• [Verilen Metin]:
*-*-*

Ya cidden sen niye buradasın?

29 Temmuz 2009 Çarşamba

TERS UÇAN KELEBEK


Dolunaydı eşlik eden yürüyüşüne, deniz kumuna bata çıka. Elinde rüzgâra teslim ettiği sigarası, dizine kadar ıslak pantolonu, tişörtünü sarsan rüzgâra, karşı çıkıyordu göğsünü öne sürerek. Geri dönmek istiyordu vücudu, geri dönmek koşmak, durmamak, rüzgâra rağmen, önünü kesenlere, tavır yapanlara, duygu sömürüsüne, tehditlere, önüne atılan bebek arabalarına rağmen, geçmişine rağmen geleceğine koşmak, koşmak ve ateşe atlamak, yanmak alevler içinde. Tek başıma olsam yanarım diye sindirmeye çalıştı korkaklığını. Ya onun yanması. Küçük bir kız çocuğu gibi narindi o asi dışavurumunun gölgesinde. Ölmek kolaydı ya öldürmek, vazgeçmek ve vazgeçilmek.

*-*-*

Saklanan kayıtlar
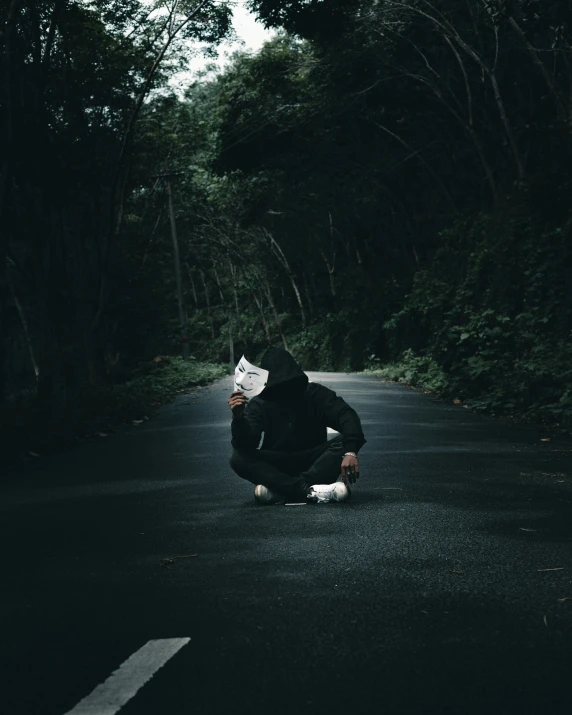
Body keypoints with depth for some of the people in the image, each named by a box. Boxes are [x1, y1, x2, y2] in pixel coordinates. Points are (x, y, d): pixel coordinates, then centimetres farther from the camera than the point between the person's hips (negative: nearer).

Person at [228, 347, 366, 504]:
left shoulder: (315, 393, -7)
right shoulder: (259, 404, -6)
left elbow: (347, 416, -20)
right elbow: (245, 444, -17)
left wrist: (350, 451, -38)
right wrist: (238, 418, -39)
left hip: (313, 462, 0)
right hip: (277, 466, 0)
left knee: (344, 442, -27)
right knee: (238, 458, -26)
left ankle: (279, 490, -34)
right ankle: (308, 490, -40)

*-*-*

• [İş Emri 1]: Verilen metnin "29 Temmuz 2009" ifadesinden başlayıp "vazgeçmek ve vazgeçilmek." ifadesine kadar olan kısmını, bu son ifade de dahil olmak üzere kelimesi kelimesine aktarın.
• [İş Emri 2]: Verilen metne göre yürüyüşe ne eşlik ediyordu?
Öğeler, metinden ayrı ve bağımsız bir malzemedir.

• [Yanıt Alanı 1]:
29 Temmuz 2009 Çarşamba

TERS UÇAN KELEBEK


Dolunaydı eşlik eden yürüyüşüne, deniz kumuna bata çıka. Elinde rüzgâra teslim ettiği sigarası, dizine kadar ıslak pantolonu, tişörtünü sarsan rüzgâra, karşı çıkıyordu göğsünü öne sürerek. Geri dönmek istiyordu vücudu, geri dönmek koşmak, durmamak, rüzgâra rağmen, önünü kesenlere, tavır yapanlara, duygu sömürüsüne, tehditlere, önüne atılan bebek arabalarına rağmen, geçmişine rağmen geleceğine koşmak, koşmak ve ateşe atlamak, yanmak alevler içinde. Tek başıma olsam yanarım diye sindirmeye çalıştı korkaklığını. Ya onun yanması. Küçük bir kız çocuğu gibi narindi o asi dışavurumunun gölgesinde. Ölmek kolaydı ya öldürmek, vazgeçmek ve vazgeçilmek.

• [Yanıt Alanı 2]: Yürüyüşe dolunay eşlik ediyordu.